Herkese günaydınnnn. Serhan ve Gizem olmasa bu blogda okuyacak bir şey bulamayacağ1z anlaş1lan. Hepinizi çok özledim. Sibel'ciğim doğum günün kutlu olsun, mutlu yıllar. Deniz'ciğim seni aramıştım ama sana da tekrar mutlu yıllarrr.
Yarın bana tatil yolu görünüyor... Akdeniz'in sıcak sularında keyif yaparken sizi çok özleyeceğim... Yarın sevgili Sibel'imin doğum günü, ben bugünden kutluyorum...

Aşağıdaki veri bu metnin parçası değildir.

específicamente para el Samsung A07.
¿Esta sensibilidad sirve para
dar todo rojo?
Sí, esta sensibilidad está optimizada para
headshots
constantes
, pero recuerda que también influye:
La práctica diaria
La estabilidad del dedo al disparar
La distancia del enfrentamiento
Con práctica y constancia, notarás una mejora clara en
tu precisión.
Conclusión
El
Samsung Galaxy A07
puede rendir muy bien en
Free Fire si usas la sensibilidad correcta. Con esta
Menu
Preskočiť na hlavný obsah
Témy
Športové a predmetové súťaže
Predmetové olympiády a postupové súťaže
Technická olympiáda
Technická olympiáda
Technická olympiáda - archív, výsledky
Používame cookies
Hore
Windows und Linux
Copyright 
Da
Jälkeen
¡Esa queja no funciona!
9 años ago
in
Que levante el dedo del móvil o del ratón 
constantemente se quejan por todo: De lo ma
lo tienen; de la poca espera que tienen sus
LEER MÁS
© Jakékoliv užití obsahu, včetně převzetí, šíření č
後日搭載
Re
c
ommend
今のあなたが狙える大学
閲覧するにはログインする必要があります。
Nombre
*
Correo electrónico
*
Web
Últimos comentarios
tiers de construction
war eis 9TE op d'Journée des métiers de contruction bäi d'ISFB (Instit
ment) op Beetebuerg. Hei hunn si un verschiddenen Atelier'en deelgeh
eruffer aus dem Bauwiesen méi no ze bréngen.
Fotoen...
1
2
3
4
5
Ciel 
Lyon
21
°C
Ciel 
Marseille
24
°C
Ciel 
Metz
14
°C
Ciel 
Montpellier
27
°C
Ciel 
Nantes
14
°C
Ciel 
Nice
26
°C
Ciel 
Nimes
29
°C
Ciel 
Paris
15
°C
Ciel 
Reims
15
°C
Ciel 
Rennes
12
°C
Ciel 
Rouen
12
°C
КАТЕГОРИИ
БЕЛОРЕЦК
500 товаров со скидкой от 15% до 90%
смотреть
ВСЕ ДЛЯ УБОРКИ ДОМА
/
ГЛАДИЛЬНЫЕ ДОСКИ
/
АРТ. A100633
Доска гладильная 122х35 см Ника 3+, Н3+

Hoş geldiniz bayan Soyaltay, yıllar sonra aynı atmosferde bulunmaktayız sizinle, ajansımız Tevfik Fikretli doldu, marşımızı Pazartesi sabahları toplantılarında söyleyebiliriz yine!
BİR den anladım ki SU ymuş sabahların serinliğini yaz 12'lerinde bize yaşatan. Geçmişin benden geçememiş tınılarını, klasikler sandığına koymadan yanınızda getirip nota nota dinlettiğiniz için ayrıca teşekkür ediyorum size.
Peşinde saniyelerin... Deliksiz ve uyumsuz yastık tepeleri. Ardında yalansızın bırakılan, sıcak demirlere kazınmış özürler. Zeminin doğrusalında çift çift kürekler, Denizin mavisine, İnişler, çıkışlar, çıkınlar, "sakın"lar... Sabahtan yazılan manası çok bir uzak bana yakınlar. Evet niye yazıyorum böyle şeyler? Olsa bir cevabı acaba neye benzer.